If that doesn’t make you feel like dancing the polka, what will?

Now They’re Sliming ‘A Christmas Carol’

Water pollution is bad; but easier to control than spiritual pollution.

So the Perky Publicist has invited me to read a new book. I will not mention the title or the author. It is a book that takes Charles Dickens’ beloved classic, A Christmas Carol, and dunks it in “transgender” poison.

The author used to be a man. Each and every cell in his body is still male, with an XY chromosome, but now we’re supposed to accept him as “a woman” or else be branded haters and homophobes. The fact that he is not a woman is irrelevant. Facts always are, these days.

As Dickens wrote it, A Christmas Carol is a story of repentance and redemption. Scrooge learns to see his sins for what they are, he is heartily sorry for them, and the sovereign grace of God turns his life around, and saves it.

But in this happening-now book, “Christmas” is all about sin not being sin anymore.

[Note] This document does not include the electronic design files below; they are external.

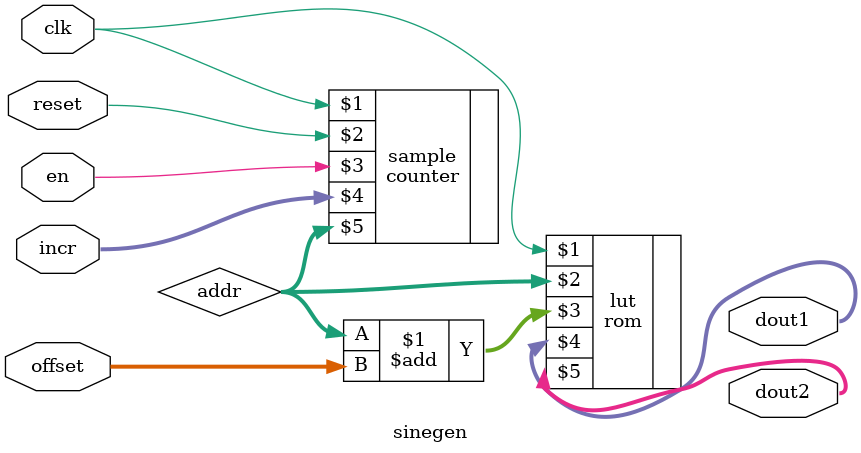
<source format=sv>
module sinegen #(
    parameter ADDRESS_WIDTH = 8,
    parameter DATA_WIDTH = 8
)(
    input logic clk,
    input logic reset,
    input logic en,
    input logic [DATA_WIDTH-1:0] incr,
    input logic [DATA_WIDTH-1:0] offset,
    output logic [DATA_WIDTH-1:0] dout1,
    output logic [DATA_WIDTH-1:0] dout2
);

    logic [ADDRESS_WIDTH-1:0] addr;
    
    counter sample(clk, reset, en, incr, addr);

    rom lut(clk, addr, addr + offset, dout1, dout2);

endmodule

</source>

You don’t have to repent because it’s not a sin, after all, and Jesus Christ does not have to redeem you because the Bible was wrong all along about certain types of behavior being abhorrent to God. The book “breaks through boundaries of traditional Christmas stories by including a transgender character” and “encourages families to accept those members who may be ‘different.'”

It asks us to affirm sinners in their sin, denying that it’s sin and rejecting the authority of Scripture.

Christ went to an awful lot of trouble for nothing, didn’t He?

Let me tell you what scares me. It’s the thought that God will simply run out of patience with us, wash His hands of us, turn His back on us, and not intervene as we drown ourselves in our own filthiness. But God is not a man, that He should lie, and God will keep His promises. Somehow He will redeem and regenerate us.

In spite of transgender Christmas stories.